2.1.1.4 Orthogonal Persistent Systems
Orthogonal persistence was applied to the presented prototype [Pereira & Perez- Schofield, 2010,2011, 2012, 2014a,b] and others implementations, which in some
cases were not totally compliant with the concept. PS-Algol [Atkinson et al.,
1983], PJama [Atkinson & Jordan, 1999], OPJ [Marquez et al., 2000], Visual Zero [Perez-Schofield et al.,2008], and Thor [Liskov et al.,1996], are examples of those systems.

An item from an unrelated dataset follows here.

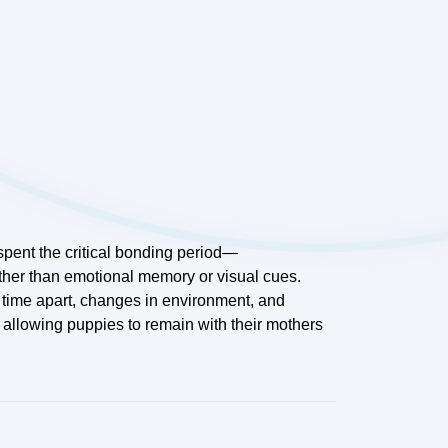
 spent the critical bonding period—
ather than emotional memory or visual cues.
e time apart, changes in environment, and
 allowing puppies to remain with their mothers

In Grasshopper [Dearle et al.,1994], the file system and memory management components of the operating system were unified in order to provide a seamless orthogonal environment. Orthogonal persistence is provided by the operating system to the programming language. The authors of this work argue that the approach overcomes the problems of implementing orthogonal persistence at the programming language level. Furthermore, this approach theoretically enables any programming language to provide orthogonal persistence. Following that direction, the authors of this work have ported the framework to several pro- gramming languages [Dearle et al.,1996].
Some object-oriented databases, as well some object-relational mapping tools, also implement some level of orthogonality.